Iterating through Huggingface tokenizer with remainder

461 views Asked by At

Transformer models have maximum token limits. If I want to substring my text to fit within that limit, what is the generally accepted way?

Due to the treatment of special characters, it isn't the case that the tokenizer maps its tokens to something amenable to looping. Naively:

subst = " ".join(mytext.split(" ")[0:MAX_LEN])

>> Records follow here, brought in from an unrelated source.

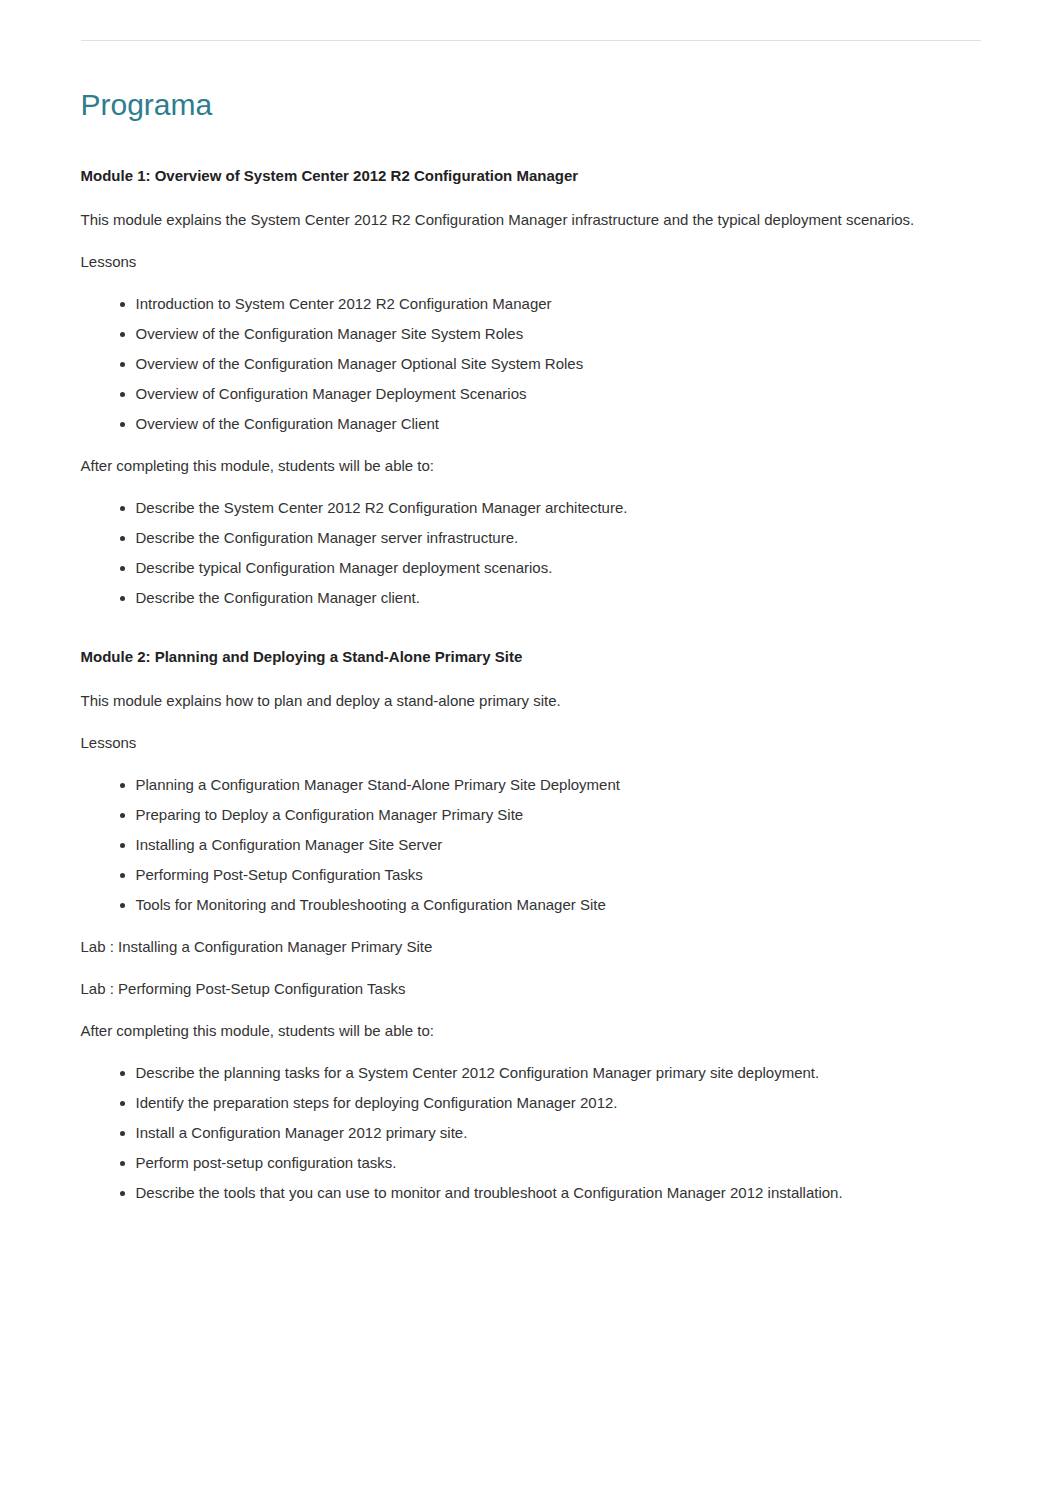Programa
Module 1: Overview of System Center 2012 R2 Configuration Manager
This module explains the System Center 2012 R2 Configuration Manager infrastructure and the typical deployment scenarios.
Lessons
Introduction to System Center 2012 R2 Configuration Manager
Overview of the Configuration Manager Site System Roles
Overview of the Configuration Manager Optional Site System Roles
Overview of Configuration Manager Deployment Scenarios
Overview of the Configuration Manager Client
After completing this module, students will be able to:
Describe the System Center 2012 R2 Configuration Manager architecture.
Describe the Configuration Manager server infrastructure.
Describe typical Configuration Manager deployment scenarios.
Describe the Configuration Manager client.
Module 2: Planning and Deploying a Stand-Alone Primary Site
This module explains how to plan and deploy a stand-alone primary site.
Lessons
Planning a Configuration Manager Stand-Alone Primary Site Deployment
Preparing to Deploy a Configuration Manager Primary Site
Installing a Configuration Manager Site Server
Performing Post-Setup Configuration Tasks
Tools for Monitoring and Troubleshooting a Configuration Manager Site
Lab : Installing a Configuration Manager Primary Site
Lab : Performing Post-Setup Configuration Tasks
After completing this module, students will be able to:
Describe the planning tasks for a System Center 2012 Configuration Manager primary site deployment.
Identify the preparation steps for deploying Configuration Manager 2012.
Install a Configuration Manager 2012 primary site.
Perform post-setup configuration tasks.
Describe the tools that you can use to monitor and troubleshoot a Configuration Manager 2012 installation.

would let me loop through chunks with something like:

START = 0
i = 0
substr = []
while START+MAX_LEN < len(mytext.split(" ")):
  substr[i] = " ".join(mytext.split(" ")[START:START+MAX_LEN])
  START = START + MAX_LEN
  i = i + 1
  tokens = tokenizer(text)

However, " ".join(mytext.split(" ")[0:MAX_LEN]) is not equal to the length given by tokenizer(text).

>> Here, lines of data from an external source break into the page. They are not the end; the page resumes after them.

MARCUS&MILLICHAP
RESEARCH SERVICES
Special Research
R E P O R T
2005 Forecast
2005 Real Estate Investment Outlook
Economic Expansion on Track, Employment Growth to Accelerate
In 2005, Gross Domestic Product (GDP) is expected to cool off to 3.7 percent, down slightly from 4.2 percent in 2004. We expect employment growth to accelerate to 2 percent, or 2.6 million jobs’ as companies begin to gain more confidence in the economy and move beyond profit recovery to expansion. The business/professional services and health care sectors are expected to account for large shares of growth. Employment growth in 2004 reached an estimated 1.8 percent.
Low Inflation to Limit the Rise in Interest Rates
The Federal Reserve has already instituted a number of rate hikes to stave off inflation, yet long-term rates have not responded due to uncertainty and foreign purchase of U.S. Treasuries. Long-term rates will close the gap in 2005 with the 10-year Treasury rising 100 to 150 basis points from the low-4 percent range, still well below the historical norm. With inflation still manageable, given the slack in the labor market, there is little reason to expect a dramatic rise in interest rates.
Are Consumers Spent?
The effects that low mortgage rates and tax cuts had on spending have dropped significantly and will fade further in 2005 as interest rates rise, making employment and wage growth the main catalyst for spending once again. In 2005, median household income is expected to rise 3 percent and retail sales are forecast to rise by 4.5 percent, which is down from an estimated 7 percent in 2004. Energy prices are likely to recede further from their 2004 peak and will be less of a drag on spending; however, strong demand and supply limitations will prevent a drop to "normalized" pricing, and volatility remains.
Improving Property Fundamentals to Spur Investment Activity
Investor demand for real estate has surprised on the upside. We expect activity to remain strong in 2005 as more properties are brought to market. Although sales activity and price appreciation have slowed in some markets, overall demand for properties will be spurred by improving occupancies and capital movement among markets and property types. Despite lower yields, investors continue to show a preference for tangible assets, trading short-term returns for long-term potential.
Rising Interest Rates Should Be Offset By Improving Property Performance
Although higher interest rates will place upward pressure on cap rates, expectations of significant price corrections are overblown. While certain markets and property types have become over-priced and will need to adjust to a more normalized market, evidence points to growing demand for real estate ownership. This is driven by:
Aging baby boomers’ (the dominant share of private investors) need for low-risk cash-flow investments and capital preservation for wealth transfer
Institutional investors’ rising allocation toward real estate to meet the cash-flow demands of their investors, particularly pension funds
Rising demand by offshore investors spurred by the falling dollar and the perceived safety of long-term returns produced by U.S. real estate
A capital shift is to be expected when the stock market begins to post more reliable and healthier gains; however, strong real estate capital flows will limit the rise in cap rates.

You can see the difference below:

>>> from transformers import LongformerTokenizer
>>> tokenizer = LongformerTokenizer.from_pretrained('allenai/longformer-base-4096')

>>> mytext = "This is a long sentence. " * 2000 # about 10k tokens

>>> len(mytext.split(" "))
10001

>>> encoded_input = tokenizer(mytext) 
Token indices sequence length is longer than the specified maximum sequence length for this model (12003 > 4096). Running this sequence through the model will result in indexing errors

What is the function argument to tokenizer or if none available, the generally accepted iteration procedure for longer documents?

0

There are 0 answers